Marty Friend was convicted of Level 1 felony molestation after the Elkhart Superior Court found him guilty for molesting his adopted child. When the child, A.F., began seeing private social worker Kate Creason, she was assessed for reactive attachment disorder. Creason did not diagnose A.F. with RAD, and neither of A.F.’s adoptive parents were provided with records from the therapy sessions.
In Marty Friend v. State of Indiana, 18A-CR-02359, Friend argued that the trial court erred by denying his motions for preliminary discovery of privileged records from A.F.’s session with Creason. He claimed that Creason’s reports might contain information that A.F. had been diagnosed with RAD, and consequently, that she could have been lying about the molestation allegations.
Friend also argued against the exclusion of 137 emails and text messages along with testimony from expert witness Dr.

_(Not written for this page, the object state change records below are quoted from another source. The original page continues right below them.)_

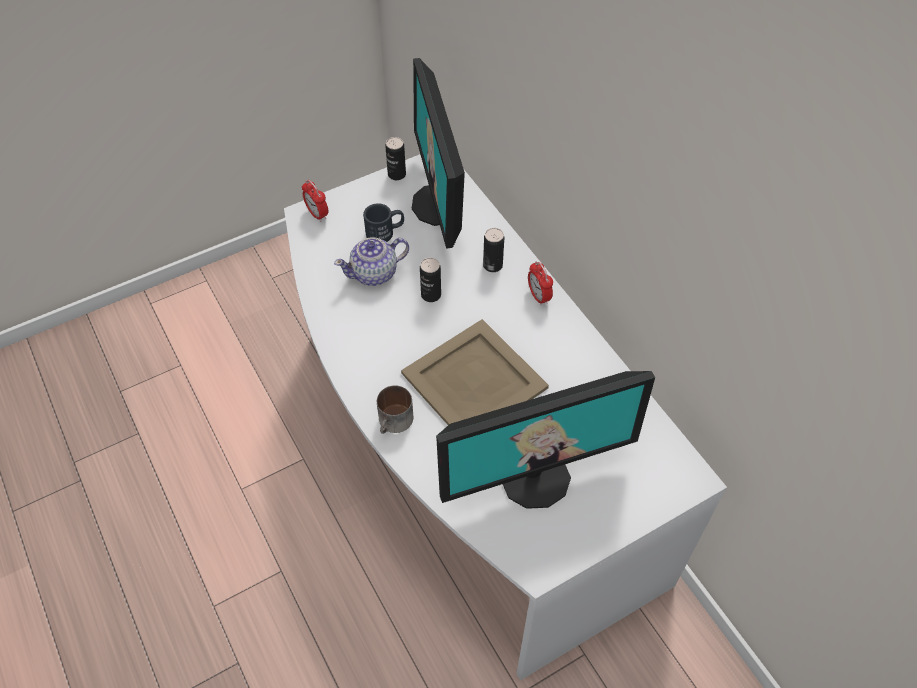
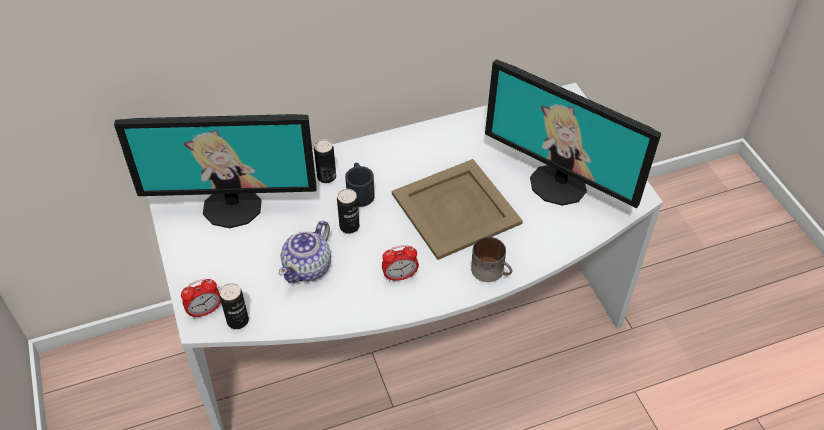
camera: 80 degrees left, 5 degrees down
teapot [334,237,409,286] -> teapot turned 45 degrees clockwise [279,221,331,283]
black mug [363,203,404,242] -> black mug moved to [345,163,375,207]
can [385,137,406,180] -> can moved to [219,283,249,329]
monitor [436,371,655,509] -> monitor turned 135 degrees clockwise [485,59,661,208]
alarm clock [528,261,553,306] -> alarm clock moved to [382,245,419,282]

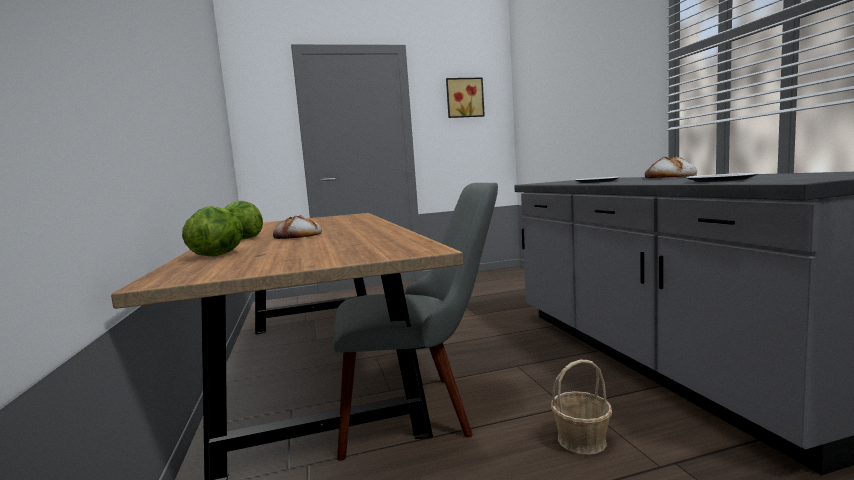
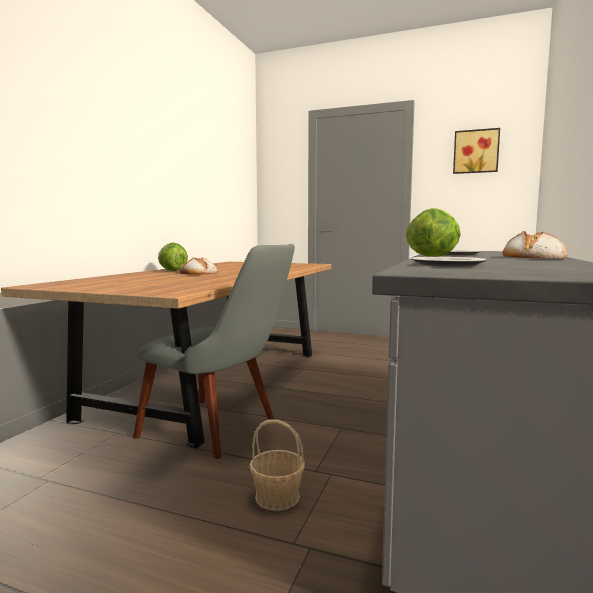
camera: 35 degrees right, 0 degrees up
lettuce [182,206,243,257] -> lettuce moved to [406,208,461,257]

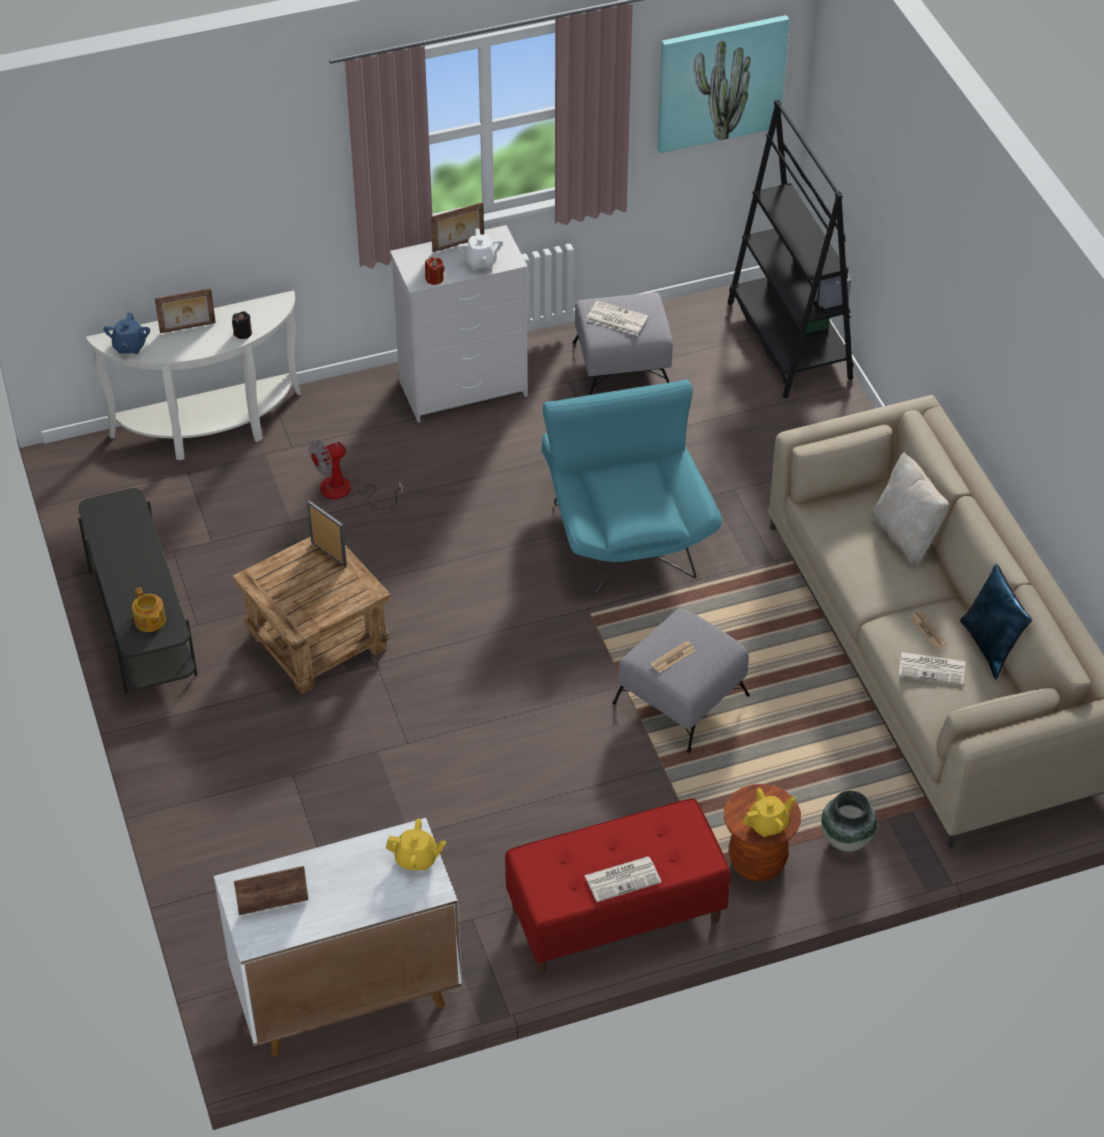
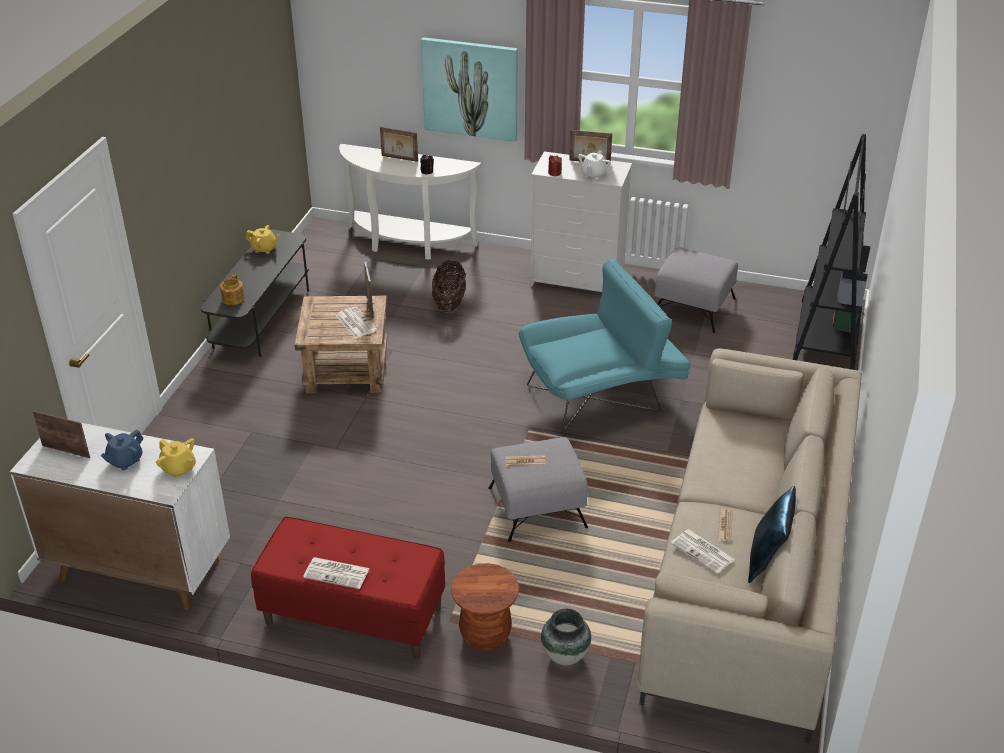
camera: 35 degrees right, 10 degrees down
blue teapot [103,313,150,354] -> blue teapot moved to [101,429,144,470]
fan [309,439,403,509] -> basket [432,261,466,312]
turquoise armchair [542,379,722,596] -> turquoise armchair turned 45 degrees clockwise [519,259,690,434]
newspaper [586,301,648,336] -> newspaper moved to [335,307,377,338]
picture [657,15,790,153] -> picture moved to [421,37,518,142]
yellow teapot [743,788,796,837] -> yellow teapot moved to [246,225,280,254]
beige pillow [872,452,949,568] -> none

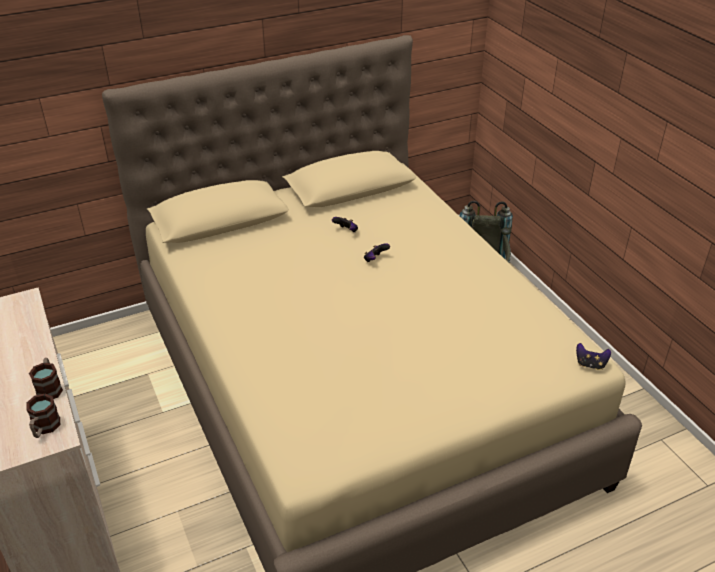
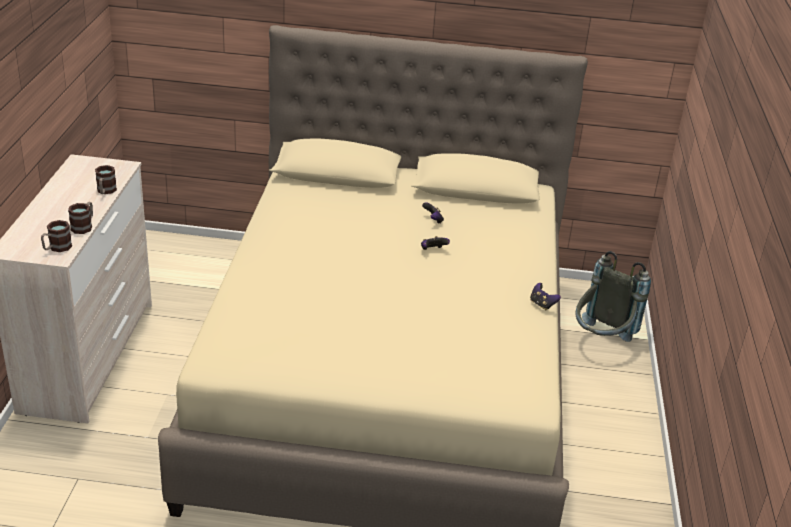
camera: 30 degrees right, 5 degrees down
game controller [576,343,611,370] -> game controller moved to [530,283,561,310]
none -> mug [95,165,117,194]

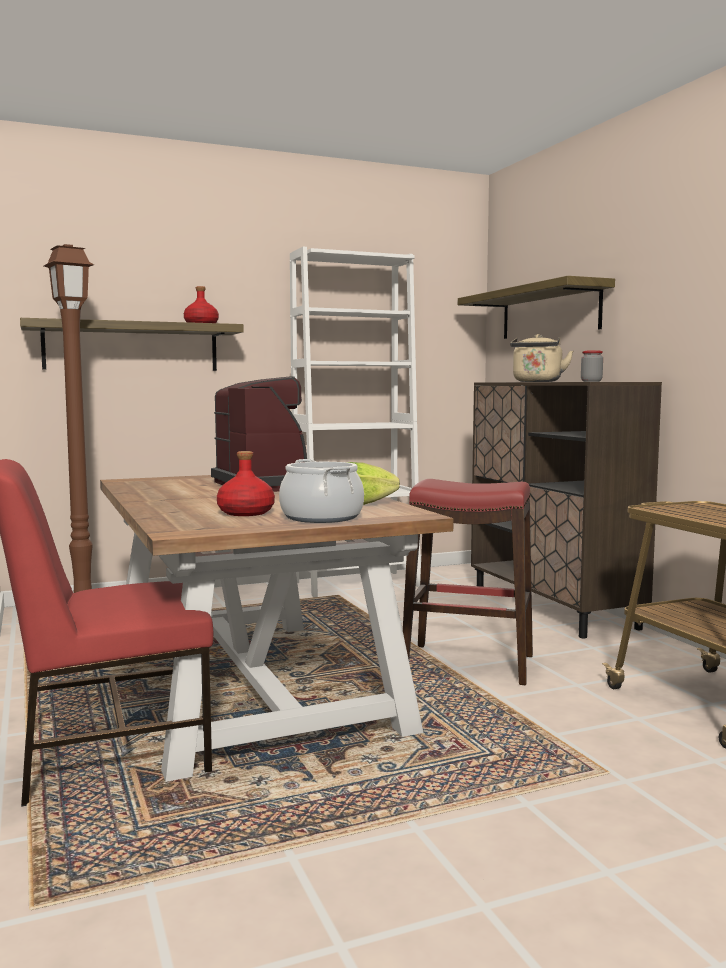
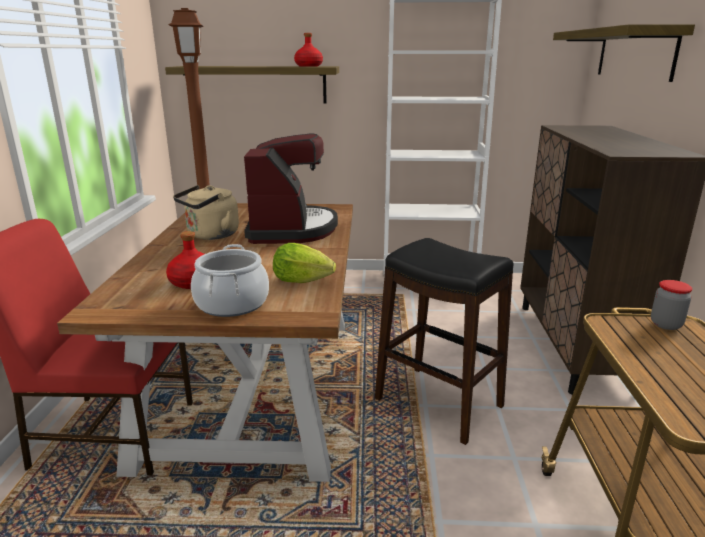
camera: 25 degrees right, 15 degrees up
red stool [403,479,533,685] -> black stool [375,238,514,445]
beige kettle [510,334,573,382] -> beige kettle moved to [173,185,239,240]
jar [581,350,603,382] -> jar moved to [651,280,692,330]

Gerald Wingard on his behalf. A divided appellate panel majority affirmed, however, finding the trial court did not err in its decision.
First, it found Friend unentitled to relief because A.F.’s one-on-one sessions with Creason were privileged and could not be disclosed unless under one of the statutorily defined exceptions. The majority also rejected Friend’s argument that his federal constitutional rights entitled him to Creason’s records in order to present a complete defense.
“Friend also argues that the trial court should have conducted an in camera evaluation of these privileged records. But, ‘Indiana’s [counselor-client] privilege is one that generally prohibits disclosure for even in camera review of confidential information,’” the majority wrote. “Friend had ample opportunities during his trial to access non-privileged information to show that A.F. was showing symptoms of RAD.”
The majority further concluded that without an official diagnosis or a more solid foundation that A.F. was suffering from RAD, the trial court did not err by concluding that the information should be excluded. Likewise, no error occurred in the exclusion of testimony from Wingard.
While partially concurring with the majority, Judge Terry Crone dissented in part in a separate opinion, disagreeing that the trial court did not abuse its discretion in denying Friend’s request for pretrial discovery of Creason’s records.
Crone contended that unlike victim advocate privilege, counselor-client privilege is not absolute. The judge thus agreed with Friend on his argument that “the interest in maintaining confidentiality of A.F.’s counseling is outweighed by the need for fair administration of justice regarding the truth of A.F.’s accusation.”
“Accordingly, I would hold that Friend ‘is entitled to know whether [Creason’s] file contains information that may have changed the outcome of his trial had it been disclosed’ and therefore ‘a remand is necessary’ for an in-camera review by the trial court,” Crone wrote. “All that being said, I agree with the majority’s determination that the trial court’s other evidentiary rulings did not constitute reversible error.”